With that said, the movement building that I saw on the streets of Boston recently was being led by various social movement organizations as well as some Marxist political organizations. Now is our time for relevance. The oil is hitting the fan. If we don’t learn how to organize now, to movement-build now, when will we?
#
Ok, so I will go out and get some apolitical young people I know to fill up all our committees…
That cannot be what you mean. You are talking about getting young people to vote and identify Green.
And I certainly do not mean “I only want the .00001 percent of the young population who knows the difference between libertarian Marxisms and orthodox Trotskyism to join this cadre…”
My original post is addressed to organizers and activists, people who know the score already. But by addressing that group I am not ignoring or blowing out of existence the regular voters and youth “leaders” who have influence opinion but are not all that politically involved. Non-voters, voters, and people who hold sway over others’ opinions. Bringing them aboard is the only way to affect social change.
There is strategy and reflection on practice, and then there is execution. Like with sig gathering or ordinary youth organizing I do not give a set of unassailable reasons and anecdotes, I listen, I give a concise and simple pitch, and am just down to earth.

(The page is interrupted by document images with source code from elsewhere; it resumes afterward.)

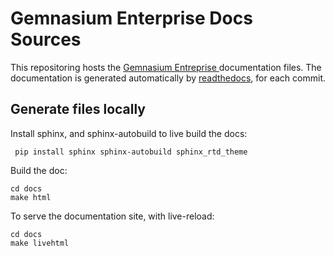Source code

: # Gemnasium Enterprise Docs Sources

This repositoring hosts the [ Gemnasium Entreprise ](http://entreprise.gemnasium.com) documentation files.
The documentation is generated automatically by [readthedocs](https://readthedocs.org), for each commit.

## Generate files locally

Install sphinx, and sphinx-autobuild to live build the docs:

     pip install sphinx sphinx-autobuild sphinx_rtd_theme

Build the doc:

    cd docs
    make html

To serve the documentation site, with live-reload:

    cd docs
    make livehtml
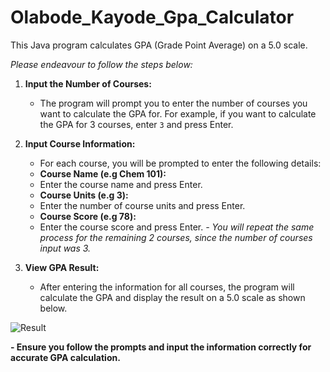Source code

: # Olabode_Kayode_Gpa_Calculator
This Java program calculates GPA (Grade Point Average) on a 5.0 scale.

*Please endeavour to follow the steps below:*

1. **Input the Number of Courses:**
   - The program will prompt you to enter the number of courses you want to calculate the GPA for. For example, if you want to calculate       the GPA for 3 courses, enter `3` and press Enter.

2. **Input Course Information:**
   - For each course, you will be prompted to enter the following details:
   - **Course Name (e.g Chem 101):**
   - Enter the course name and press Enter.
   - **Course Units (e.g 3):**
   - Enter the number of course units and press Enter.
   - **Course Score (e.g 78):**
   - Enter the course score and press Enter.
   *- You will repeat the same process for the remaining 2 courses,
     since the number of courses input was 3.*

3. **View GPA Result:**
   - After entering the information for all courses, the program will calculate the GPA and display the result on a 5.0 scale as shown below.

![Result](https://github.com/OlabodeKayodem/Olabode_Kayode_Gpa_Calculator/assets/153414835/8561d475-3227-42d1-9d3b-65d47c1eb717)

   **- Ensure you follow the prompts and input the information correctly for accurate GPA calculation.**

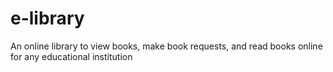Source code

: # e-library
An online library to view books, make book requests, and read books online for any educational institution
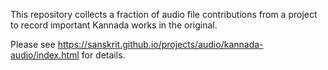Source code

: This repository collects a fraction of audio file contributions from a project to record important Kannada works in the original.

Please see <https://sanskrit.github.io/projects/audio/kannada-audio/index.html> for details.
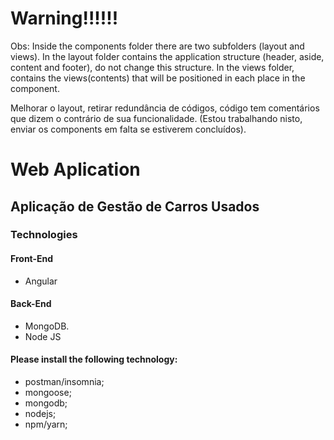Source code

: 
# Warning!!!!!!
Obs: Inside the components folder there are two subfolders (layout and views). In the layout folder contains the application structure (header, aside, content and footer), do not change this structure. In the views folder, contains the views(contents) that will be positioned in each place in the component. 

Melhorar o layout, retirar redundância de códigos, código tem comentários que dizem o contrário de sua funcionalidade. (Estou trabalhando nisto, enviar os components em falta se estiverem concluídos).

# Web Aplication

## Aplicação de Gestão de Carros Usados

### Technologies

#### Front-End
* Angular

#### Back-End
* MongoDB.
* Node JS

#### Please install the following technology:
* postman/insomnia;
* mongoose;
* mongodb;
* nodejs;
* npm/yarn;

Different strokes for different folks. Legalize weed, make college more affordable, be good on the environment, have some credible ideas on job creation, don’t be racist/sexist/homophobic. Great we already agree on that crap, we just need to get the message out. Perhaps my rainbow fist is not eye grabber you would like, well there’s enough design and illustrative talent to be tapped to make something snazzy and flashy enough to get youth attention.
And yes, having some youth activists/organizers would help with building a network of young people who want to vote GRP. You want to use old activists/organizers to build a youth network?